Taking on an apprentice is a significant but rewarding investment for a business. Losing an apprentice is difficult for all involved. With retention rates of around 50 percent in the automotive industry, there is significant room for improvement. It is well known that a breakdown in communication between apprentices and supervisors is the major contributing factor to apprentice non-completions.


This research project aimed to find the areas of concern in communication between supervisors and apprentices, and develop strategies to address these.

The research determined two main factors contributing to poor communication among supervisors which result in non-completions of apprentices:

• The long-held assumptions and perceptions about the way things are in the industry• The entrenched belief that the current generation of young people are different from previous generations.For apprentices, the research determined that poor communication is largely attributed to:

• A reduced ability to focus and sustain attention due to constant distraction, with mobile phones being the main distraction• An insufficient level of maturity in their understanding of work and life or behaving as an adult in the workplace, despite being seen as an adult chronologically (aged over 18). This is compounded by poor face-to-face communication skills due to different methods of communication and the influence of technology.

What the project involved

Research included face to face interviews and responses to an online survey involving apprentices, employers, trainers, pre-apprentices and other automotive industry stakeholders. This found the main areas where communication between apprentices and supervisors is problematic.

From the 74 interviews and 320 survey responses six areas of communication breakdown were identified. VACC developed six short scenario videos which showed strategies to improve communications in workshops. These role plays had a clear message for both supervisors and apprentices.

The videos were initially made available for viewing via unlisted YouTube links. In addition, 20 VACC field supervisors and mentors visited over 200 business across a two-month period to discuss the videos, and assist supervisors and apprentices in understanding and implementing the messages from each one.

In addition, four case studies were filmed, showing two large and two small automotive businesses who demonstrate best practice in their mentoring of apprentices. These studies provide ideas to viewers of how they might improve communications in their business.
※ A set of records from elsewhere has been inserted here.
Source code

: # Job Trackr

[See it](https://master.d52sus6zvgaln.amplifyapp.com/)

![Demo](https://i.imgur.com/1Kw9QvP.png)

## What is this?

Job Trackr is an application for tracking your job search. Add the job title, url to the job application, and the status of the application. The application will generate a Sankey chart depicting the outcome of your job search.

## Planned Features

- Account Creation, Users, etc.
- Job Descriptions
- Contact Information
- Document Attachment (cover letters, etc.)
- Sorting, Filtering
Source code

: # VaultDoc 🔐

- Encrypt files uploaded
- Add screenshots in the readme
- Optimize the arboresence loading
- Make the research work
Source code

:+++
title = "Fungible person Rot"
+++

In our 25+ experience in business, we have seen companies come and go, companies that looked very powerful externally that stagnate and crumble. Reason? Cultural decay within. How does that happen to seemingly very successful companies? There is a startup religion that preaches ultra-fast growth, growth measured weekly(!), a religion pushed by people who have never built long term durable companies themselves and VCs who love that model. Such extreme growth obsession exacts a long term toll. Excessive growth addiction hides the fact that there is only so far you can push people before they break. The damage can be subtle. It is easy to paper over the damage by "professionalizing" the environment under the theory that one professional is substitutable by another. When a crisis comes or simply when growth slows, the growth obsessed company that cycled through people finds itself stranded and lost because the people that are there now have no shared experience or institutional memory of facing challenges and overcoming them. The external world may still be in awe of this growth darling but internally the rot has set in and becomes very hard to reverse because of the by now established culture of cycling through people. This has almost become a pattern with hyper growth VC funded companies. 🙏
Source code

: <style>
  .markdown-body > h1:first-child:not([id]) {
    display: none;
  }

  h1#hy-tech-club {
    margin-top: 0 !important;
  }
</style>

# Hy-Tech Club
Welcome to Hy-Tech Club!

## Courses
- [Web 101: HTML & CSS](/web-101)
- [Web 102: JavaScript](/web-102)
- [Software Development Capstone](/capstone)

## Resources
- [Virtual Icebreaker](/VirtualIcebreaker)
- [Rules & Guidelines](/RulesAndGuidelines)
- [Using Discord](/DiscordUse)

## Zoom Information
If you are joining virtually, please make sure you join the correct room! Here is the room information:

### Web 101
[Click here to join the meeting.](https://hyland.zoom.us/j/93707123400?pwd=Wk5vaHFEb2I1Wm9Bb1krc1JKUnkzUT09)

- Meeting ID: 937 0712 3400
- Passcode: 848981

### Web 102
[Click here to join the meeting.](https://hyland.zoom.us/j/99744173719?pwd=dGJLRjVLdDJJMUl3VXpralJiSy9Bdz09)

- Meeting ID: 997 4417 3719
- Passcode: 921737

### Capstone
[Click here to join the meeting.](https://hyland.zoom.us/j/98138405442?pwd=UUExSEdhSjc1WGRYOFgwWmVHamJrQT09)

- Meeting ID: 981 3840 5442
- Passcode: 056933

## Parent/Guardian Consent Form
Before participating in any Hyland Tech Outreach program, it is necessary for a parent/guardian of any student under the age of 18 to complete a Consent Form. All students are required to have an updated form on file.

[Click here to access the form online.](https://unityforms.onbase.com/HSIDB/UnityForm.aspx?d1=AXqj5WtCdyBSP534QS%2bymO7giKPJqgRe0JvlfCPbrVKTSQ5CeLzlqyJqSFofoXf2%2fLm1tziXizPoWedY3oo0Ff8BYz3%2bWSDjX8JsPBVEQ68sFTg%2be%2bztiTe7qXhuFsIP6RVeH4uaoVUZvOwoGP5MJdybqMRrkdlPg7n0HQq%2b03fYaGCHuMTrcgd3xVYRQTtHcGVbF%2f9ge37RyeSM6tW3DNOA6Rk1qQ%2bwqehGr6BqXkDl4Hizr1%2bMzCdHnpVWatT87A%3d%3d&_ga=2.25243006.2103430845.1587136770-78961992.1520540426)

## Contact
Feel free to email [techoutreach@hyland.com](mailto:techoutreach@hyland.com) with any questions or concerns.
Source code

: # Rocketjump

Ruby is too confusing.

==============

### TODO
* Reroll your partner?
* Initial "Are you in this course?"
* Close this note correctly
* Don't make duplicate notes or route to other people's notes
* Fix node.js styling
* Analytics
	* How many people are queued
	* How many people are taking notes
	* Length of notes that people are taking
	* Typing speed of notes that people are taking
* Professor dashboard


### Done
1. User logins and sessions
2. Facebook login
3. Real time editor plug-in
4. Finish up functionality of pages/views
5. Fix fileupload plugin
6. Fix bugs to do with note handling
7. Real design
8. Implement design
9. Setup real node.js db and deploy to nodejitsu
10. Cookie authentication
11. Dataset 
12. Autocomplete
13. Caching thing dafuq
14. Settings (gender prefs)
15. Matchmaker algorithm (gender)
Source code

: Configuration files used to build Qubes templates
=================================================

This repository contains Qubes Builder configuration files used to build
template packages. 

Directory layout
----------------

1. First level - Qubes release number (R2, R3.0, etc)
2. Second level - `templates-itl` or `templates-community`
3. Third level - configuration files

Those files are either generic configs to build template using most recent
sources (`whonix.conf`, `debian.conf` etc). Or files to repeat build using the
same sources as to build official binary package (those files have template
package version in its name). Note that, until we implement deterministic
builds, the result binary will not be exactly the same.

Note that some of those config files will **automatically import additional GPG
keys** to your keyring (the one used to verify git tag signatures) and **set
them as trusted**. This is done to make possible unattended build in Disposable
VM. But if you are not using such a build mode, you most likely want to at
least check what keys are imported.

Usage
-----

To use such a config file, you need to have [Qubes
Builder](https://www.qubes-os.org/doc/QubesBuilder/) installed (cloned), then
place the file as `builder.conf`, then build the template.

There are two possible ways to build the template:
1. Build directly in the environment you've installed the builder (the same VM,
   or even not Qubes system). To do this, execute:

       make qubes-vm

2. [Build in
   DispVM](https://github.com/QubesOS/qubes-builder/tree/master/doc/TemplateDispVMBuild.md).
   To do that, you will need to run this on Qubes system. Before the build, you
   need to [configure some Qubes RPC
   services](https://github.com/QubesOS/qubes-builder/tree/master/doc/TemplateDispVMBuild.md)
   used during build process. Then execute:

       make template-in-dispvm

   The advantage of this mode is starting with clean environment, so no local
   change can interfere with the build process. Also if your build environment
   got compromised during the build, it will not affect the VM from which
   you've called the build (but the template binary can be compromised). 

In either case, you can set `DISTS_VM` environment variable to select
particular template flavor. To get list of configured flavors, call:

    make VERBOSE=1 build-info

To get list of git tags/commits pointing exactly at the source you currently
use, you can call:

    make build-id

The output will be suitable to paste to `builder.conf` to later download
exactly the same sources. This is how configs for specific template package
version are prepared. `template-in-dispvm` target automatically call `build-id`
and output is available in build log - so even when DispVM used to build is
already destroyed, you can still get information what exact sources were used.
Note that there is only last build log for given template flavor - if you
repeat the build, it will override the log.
Mentors and field supervisors sought feedback from the businesses in subsequent visits to see what had changed. Feedback was tracked over a three-month period with VACC members being invited to view the scenario videos and complete a short survey over three occasions – a baseline survey, then Wave 2 and 3 – to measure the campaign’s success.


The campaign was a resounding success with a demonstrated improvement of 7 to 13 per cent across the six problematic communication areas. The most significant was an improvement in ‘understanding and communicating the need for flexibility within the workplace. Furthermore, feedback demonstrated a 13 per cent improvement in ‘communicating the need to understand business requirements and the ability to negotiate a fair and equitable trade off when things come up.’


Comments from the industry

“I will be showing all our employees. Our operations manager needs to be more levelled when delivering these messages so I asked him to take note of how the message is delivered.”

“The video highlighted the importance of explaining why we do / don’t do certain things in order to make staff understand, rather than just telling.”

“I will be showing all our employees the videos. All the messages have value for all employees.”

“Introducing short clips as part of the induction might help apprentices to learn how we do things.”

“It gave me a few new ways of approaching things.”